Le famiglie italiane sono molto preoccupate per il dilagare della pornografia in rete: che speranza si può trasmettere loro?

«Come popolo del Family Day, stiamo facendo di tutto per aiutare le famiglie e ci poniamo al loro fianco. Siamo disponibili a qualunque proposta utile per fermare questa piaga. Al tempo stesso, stiamo facendo pressing sulle forze politiche e sul Parlamento, affinché siano elaborate delle strategie dissuasive che possano porre un freno al fenomeno. Certamente i social network hanno una responsabilità enorme: ci è stato che, avendo queste società sede all’estero, in particolare dagli USA, è quasi impossibile bloccare i loro contenuti. Si può invece evitare la fruizione sul territorio nazionale. Tutto quello che si può fare, si deve fare.
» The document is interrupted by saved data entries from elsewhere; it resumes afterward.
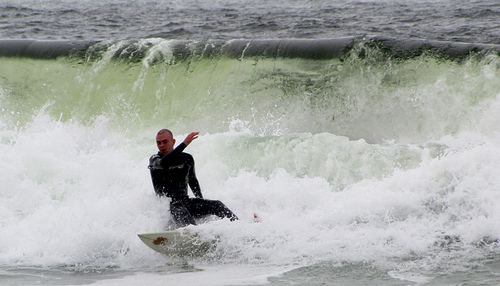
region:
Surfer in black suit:
[122, 99, 264, 280]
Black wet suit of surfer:
[139, 148, 251, 233]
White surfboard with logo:
[115, 221, 232, 266]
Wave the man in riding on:
[4, 29, 496, 224]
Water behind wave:
[1, 0, 498, 34]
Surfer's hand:
[177, 129, 207, 149]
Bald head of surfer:
[151, 122, 180, 157]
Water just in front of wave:
[0, 267, 498, 281]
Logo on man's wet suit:
[160, 159, 189, 175]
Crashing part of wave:
[5, 118, 499, 258]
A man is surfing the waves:
[136, 125, 267, 260]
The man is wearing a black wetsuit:
[141, 126, 261, 226]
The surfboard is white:
[135, 225, 262, 262]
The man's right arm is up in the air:
[148, 126, 212, 170]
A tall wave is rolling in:
[40, 32, 265, 128]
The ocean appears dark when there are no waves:
[251, 5, 468, 32]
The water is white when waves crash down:
[266, 108, 463, 211]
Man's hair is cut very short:
[148, 123, 179, 156]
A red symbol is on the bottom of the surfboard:
[148, 234, 169, 248]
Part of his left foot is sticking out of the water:
[248, 210, 264, 224]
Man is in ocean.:
[138, 121, 247, 278]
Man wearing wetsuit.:
[153, 142, 223, 244]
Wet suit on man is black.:
[143, 122, 238, 278]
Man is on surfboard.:
[140, 162, 217, 267]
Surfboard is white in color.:
[122, 154, 251, 261]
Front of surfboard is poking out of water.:
[121, 210, 222, 277]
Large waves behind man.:
[63, 17, 310, 174]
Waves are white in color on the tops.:
[43, 86, 379, 248]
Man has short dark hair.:
[148, 125, 177, 146]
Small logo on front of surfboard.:
[145, 228, 177, 253]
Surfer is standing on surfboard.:
[134, 121, 278, 259]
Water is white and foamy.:
[1, 28, 498, 284]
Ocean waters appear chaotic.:
[1, 27, 499, 283]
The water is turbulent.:
[2, 28, 499, 280]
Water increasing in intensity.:
[2, 2, 497, 282]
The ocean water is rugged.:
[0, 0, 499, 284]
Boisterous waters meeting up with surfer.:
[0, 1, 499, 284]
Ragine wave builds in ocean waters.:
[1, 3, 498, 284]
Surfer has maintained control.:
[136, 121, 280, 253]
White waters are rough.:
[0, 64, 499, 260]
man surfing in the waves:
[3, 8, 485, 270]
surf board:
[133, 221, 235, 261]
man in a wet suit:
[148, 128, 234, 223]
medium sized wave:
[14, 24, 499, 248]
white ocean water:
[227, 128, 487, 248]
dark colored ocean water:
[10, 0, 492, 65]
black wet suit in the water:
[150, 152, 225, 218]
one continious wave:
[0, 35, 490, 145]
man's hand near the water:
[181, 126, 191, 146]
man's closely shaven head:
[157, 126, 176, 153]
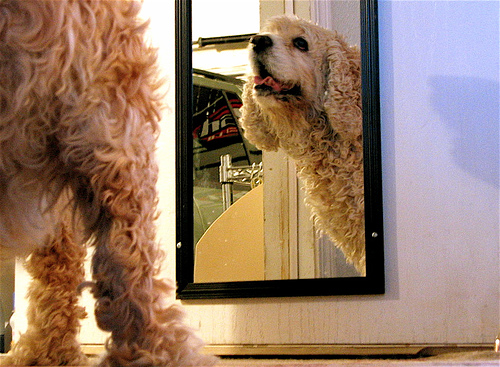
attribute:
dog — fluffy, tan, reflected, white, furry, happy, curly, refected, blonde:
[4, 9, 148, 316]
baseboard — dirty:
[278, 338, 480, 364]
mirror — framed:
[150, 6, 406, 304]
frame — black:
[355, 7, 387, 106]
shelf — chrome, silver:
[214, 135, 261, 216]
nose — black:
[254, 38, 276, 55]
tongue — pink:
[253, 71, 301, 95]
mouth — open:
[249, 53, 302, 100]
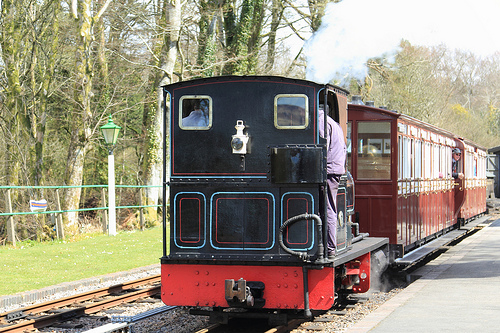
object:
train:
[144, 70, 376, 313]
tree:
[58, 0, 108, 235]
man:
[318, 102, 345, 260]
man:
[182, 98, 208, 127]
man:
[299, 98, 356, 267]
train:
[131, 68, 500, 317]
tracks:
[10, 294, 160, 332]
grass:
[7, 241, 138, 277]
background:
[5, 71, 148, 265]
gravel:
[146, 319, 196, 330]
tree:
[203, 8, 255, 69]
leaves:
[235, 11, 251, 21]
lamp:
[91, 108, 130, 238]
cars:
[345, 100, 460, 271]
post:
[95, 111, 123, 239]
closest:
[106, 57, 475, 323]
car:
[449, 137, 493, 231]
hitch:
[222, 274, 258, 311]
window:
[175, 88, 214, 138]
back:
[314, 116, 352, 181]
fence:
[9, 178, 94, 245]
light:
[227, 116, 259, 159]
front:
[167, 82, 322, 278]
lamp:
[93, 108, 132, 155]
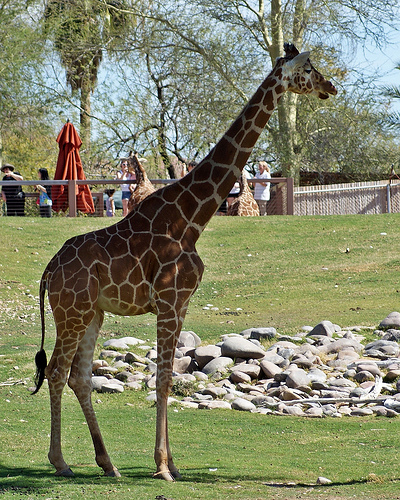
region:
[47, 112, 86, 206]
a orange tent cover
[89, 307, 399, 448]
a pile of rocks on ground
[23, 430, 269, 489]
green grass on the ground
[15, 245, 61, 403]
a giraffe long tail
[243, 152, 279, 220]
a person wearing a long white shirt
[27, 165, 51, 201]
a little girl with long black hair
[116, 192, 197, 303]
a giraffe with brown spots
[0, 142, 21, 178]
a man wearing a hat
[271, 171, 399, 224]
a tall wooden fence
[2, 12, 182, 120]
green trees in back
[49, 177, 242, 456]
This is a giraffe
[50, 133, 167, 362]
The giraffe is white and brown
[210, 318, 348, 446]
This is a group of rocks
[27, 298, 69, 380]
This is a tail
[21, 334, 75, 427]
The tail is black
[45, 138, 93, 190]
This is a an umbrella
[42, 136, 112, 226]
The umbrella is orange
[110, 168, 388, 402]
This is a zoo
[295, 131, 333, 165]
These are old trees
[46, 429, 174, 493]
These are hooves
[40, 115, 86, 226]
UMBRELLA IS IN A CLOSED POSITION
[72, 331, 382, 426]
PILE OF ROCKS IS IN THE FIELD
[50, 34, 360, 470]
GIRAFFE IS TAN AND BROWN IN COLOR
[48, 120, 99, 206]
UMBRELLA IS RED IN COLOR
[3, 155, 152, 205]
MANY PEOPLE ARE LOOKING AT THE GIRAFFES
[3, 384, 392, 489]
GROUND CONSIST OF GREEN GRASS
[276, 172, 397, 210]
WOODEN FENCE IS IN THE BACKGROUND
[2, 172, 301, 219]
GIRAFFE IS IN A FENCED IN AREA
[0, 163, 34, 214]
MAN IS WEARING A TAN HAT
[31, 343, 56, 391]
GIRAFFE HAS A BLACK TAIL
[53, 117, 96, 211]
A closed red umbrella.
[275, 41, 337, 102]
Head of a brown and white spotted giraffe.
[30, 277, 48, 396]
Long brown and white tail with frayed black end on a giraffe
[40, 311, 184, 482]
Four legs of a brown and white spotted giraffe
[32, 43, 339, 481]
Brown and white spotted giraffe.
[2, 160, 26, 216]
A man in mostly black and a safari hat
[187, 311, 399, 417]
Large pile of grey rocks in front of a giraffe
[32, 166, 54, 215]
A black haired woman turned to the left wearing a blue shirt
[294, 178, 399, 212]
A white fence with metal post to the right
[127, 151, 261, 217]
Two giraffes up by the people.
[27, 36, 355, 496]
This is a giraffe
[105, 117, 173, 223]
This is a giraffe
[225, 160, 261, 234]
This is a giraffe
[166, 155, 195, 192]
This is a giraffe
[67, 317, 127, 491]
Leg of a giraffe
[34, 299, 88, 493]
Leg of a giraffe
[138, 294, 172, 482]
Leg of a giraffe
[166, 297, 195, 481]
Leg of a giraffe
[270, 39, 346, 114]
Head of a giraffe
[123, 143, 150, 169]
Head of a giraffe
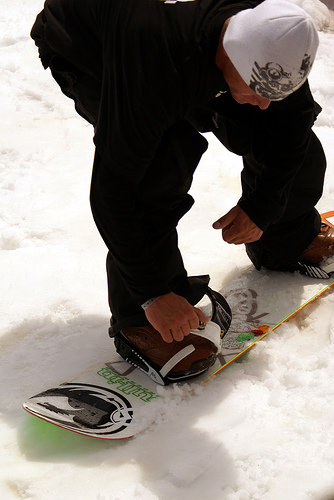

Non serve a nulla farsi prendere soltanto dallo sbigottimento, dall’amarezza, dalla preoccupazione, bisogna prendere anche delle contromisure: è ciò che stiamo cercando di portare avanti, a livello sia governativo che parlamentare. La pornografia è una droga e, come tale, dà dipendenza, quindi, una possibilità – forse non risolutiva ma sicuramente da prendere in considerazione – è quella di imporre una tassa che limiti l’accesso a questi siti per i minori: 20-30 euro sono tanti per un adolescente. Queste cifre non andrebbero a fare cassa ma sarebbero utilizzate per alimentare qualunque altra iniziativa che possa bloccare la pornografia in rete. Poi, naturalmente, c’è un grande lavoro culturale da portare avanti: siamo stati assai soddisfatti della presenza al convegno di molti studenti dei licei romani, accompagnati dai loro avveduti e virtuosi insegnanti, presidi e dirigenti scolastici. In questo modo i giovani sapranno che la pornodipendenza determina anche condotte sessuali perverse, che possono aprire la strada a comportamenti criminali e punibili penalmente come la pedofilia o lo sfruttamento della pedopornografia».

Un altro problema legato al rapporto tra minori e internet è il cyberbullismo. Spesso questo fenomeno è stato strumentalizzato per campagne contro l’omofobia in ambito adolescenziale. Qual è la posizione del Comitato Difendiamo i Nostri Figli?

«Ribadisco che l’introduzione di materiale scolastico che promuova l’educazione di genere e l’indifferentismo sessuale, non solo pregiudica la costruzione di una personalità armonica e coerente con la propria sessuazione biologica ma apre anche alla tragica idea che il genere può essere liberamente scelto, con tutte le condotte sessuali che ne derivano. Troviamo che tutto questo sia un vero e proprio veleno culturale. Da questo punto di vista, sia da parte del Miur che del Ministro Fontana, abbiamo trovato massima disponibilità alla promozione di un’educazione sicura e rigorosa, al fine di arginare questo tragico trend culturale e sociale. Da parte loro c’è davvero una collaborazione convinta, per cercare di fermare questa tendenza. Tutto ciò non deve avere nulla a che fare con la lotta contro le discriminazioni. Il bullismo e le altre discriminazioni devono essere condannati sempre e comunque, indipendentemente dal terreno del comportamento sessuale. Nessuna persona deve essere oggetto di bullismo. Questo, però, non deve diventare un cavallo di troia e un pretesto per fare sdoganare modelli educativi che, di fatto, anche per la dipendenza che creano nella ricerca di forme sessuali sempre più “aperte”, non fanno altro che demolire ulteriormente la personalità dei bambini».